Taking these results together, Dr Simmons says: “Screening appears to offer beneficial effects for all those diagnosed with diabetes, regardless of whether they were screen detected or clinically diagnosed but this benefit is too small to have an impact on overall population risk of heart disease and stroke, for example, or on early death.”
Indeed, in the first of two comments published with these articles, Professor David Simmons, Western Sydney University, NSW, Australia, and Dr Janice C. Zgibor, University of South Florida, Tampa, FL, USA, say that “trials of screening for undiagnosed diabetes among asymptomatic individuals may no longer be feasible or ethical in many countries. The most efficient recommendation may be opportunistic screening, where patients already seeking care (including screening) for another condition are subsequently tested for diabetes or prediabetes. If screened positive, they are more likely to receive treatment, thus leading to improved outcomes. There is probably sufficient evidence to conclude that this systematic approach to screening should occur in primary care and that focus should now shift to trials of how to screen methods for implementing treatment earlier, and better risk factor control in those at highest risk.”

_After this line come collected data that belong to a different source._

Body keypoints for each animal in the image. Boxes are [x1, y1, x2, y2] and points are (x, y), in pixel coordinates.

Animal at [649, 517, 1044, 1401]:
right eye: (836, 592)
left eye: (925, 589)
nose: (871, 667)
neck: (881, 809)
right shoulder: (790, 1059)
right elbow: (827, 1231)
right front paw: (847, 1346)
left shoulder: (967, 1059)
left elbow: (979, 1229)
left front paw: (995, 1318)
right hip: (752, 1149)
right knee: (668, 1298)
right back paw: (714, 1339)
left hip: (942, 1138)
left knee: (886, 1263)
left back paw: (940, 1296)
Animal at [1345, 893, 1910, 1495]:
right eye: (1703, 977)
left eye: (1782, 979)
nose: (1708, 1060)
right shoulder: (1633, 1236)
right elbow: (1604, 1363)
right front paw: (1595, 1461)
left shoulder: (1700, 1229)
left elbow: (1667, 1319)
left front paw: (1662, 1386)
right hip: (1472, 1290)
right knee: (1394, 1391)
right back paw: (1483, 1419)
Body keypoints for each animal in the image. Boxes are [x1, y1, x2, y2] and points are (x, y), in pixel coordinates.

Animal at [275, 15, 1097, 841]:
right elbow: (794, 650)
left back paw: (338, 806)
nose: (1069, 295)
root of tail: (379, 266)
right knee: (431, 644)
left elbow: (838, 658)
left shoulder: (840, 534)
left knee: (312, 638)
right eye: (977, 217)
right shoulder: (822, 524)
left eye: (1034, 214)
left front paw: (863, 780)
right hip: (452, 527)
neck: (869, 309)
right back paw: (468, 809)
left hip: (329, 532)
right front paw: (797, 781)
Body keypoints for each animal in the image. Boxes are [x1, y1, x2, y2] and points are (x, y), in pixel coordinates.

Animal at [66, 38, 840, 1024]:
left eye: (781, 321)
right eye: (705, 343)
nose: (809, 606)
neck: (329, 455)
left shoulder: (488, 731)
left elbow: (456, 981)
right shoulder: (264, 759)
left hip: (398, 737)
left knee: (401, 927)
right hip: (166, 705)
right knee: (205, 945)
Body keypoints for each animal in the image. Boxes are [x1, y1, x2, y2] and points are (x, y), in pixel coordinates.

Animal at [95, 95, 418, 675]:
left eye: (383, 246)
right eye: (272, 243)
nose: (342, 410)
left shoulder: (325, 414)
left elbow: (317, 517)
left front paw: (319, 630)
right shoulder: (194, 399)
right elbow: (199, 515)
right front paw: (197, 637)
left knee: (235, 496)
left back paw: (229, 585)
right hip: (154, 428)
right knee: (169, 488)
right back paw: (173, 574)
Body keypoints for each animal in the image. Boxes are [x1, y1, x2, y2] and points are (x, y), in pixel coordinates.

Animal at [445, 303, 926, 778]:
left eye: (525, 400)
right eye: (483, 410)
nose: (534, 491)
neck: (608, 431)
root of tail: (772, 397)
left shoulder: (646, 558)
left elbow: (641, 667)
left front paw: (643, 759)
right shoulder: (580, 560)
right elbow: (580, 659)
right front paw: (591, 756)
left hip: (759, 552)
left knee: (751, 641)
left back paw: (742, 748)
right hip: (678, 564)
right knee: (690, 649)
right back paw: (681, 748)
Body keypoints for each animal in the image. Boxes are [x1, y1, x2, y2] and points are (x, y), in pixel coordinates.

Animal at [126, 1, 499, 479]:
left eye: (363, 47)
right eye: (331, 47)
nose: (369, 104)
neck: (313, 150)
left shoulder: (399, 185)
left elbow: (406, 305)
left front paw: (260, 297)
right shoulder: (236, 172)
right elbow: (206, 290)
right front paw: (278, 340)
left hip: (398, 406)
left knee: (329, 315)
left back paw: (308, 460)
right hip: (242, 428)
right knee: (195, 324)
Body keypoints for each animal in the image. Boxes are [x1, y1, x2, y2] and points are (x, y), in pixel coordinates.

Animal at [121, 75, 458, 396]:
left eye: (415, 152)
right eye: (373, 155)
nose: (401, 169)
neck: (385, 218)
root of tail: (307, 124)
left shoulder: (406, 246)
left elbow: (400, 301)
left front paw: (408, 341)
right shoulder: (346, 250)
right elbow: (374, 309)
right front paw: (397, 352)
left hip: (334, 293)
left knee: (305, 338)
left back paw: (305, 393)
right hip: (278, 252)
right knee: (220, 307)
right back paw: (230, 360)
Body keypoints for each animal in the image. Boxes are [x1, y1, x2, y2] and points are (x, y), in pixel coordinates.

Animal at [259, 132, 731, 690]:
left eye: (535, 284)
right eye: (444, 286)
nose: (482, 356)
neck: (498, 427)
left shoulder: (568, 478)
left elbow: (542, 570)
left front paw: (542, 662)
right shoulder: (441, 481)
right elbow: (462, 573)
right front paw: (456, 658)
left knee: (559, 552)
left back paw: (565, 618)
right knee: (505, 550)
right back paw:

In the second comment, Professor Jonathan Shaw, Baker Heart and Diabetes Institute, Melbourne, VIC, Australia, says: “The appropriate conclusion from the currently-available evidence is that community screening programmes, such as those that have been established for colon and breast cancer, cannot be justified for type 2 diabetes in countries where opportunistic diabetes screening is functioning well, and management of cardiovascular risk factors is good. The large amounts of public money required for such screening programs would be better spent on treating those with the clinically diagnosed disease.”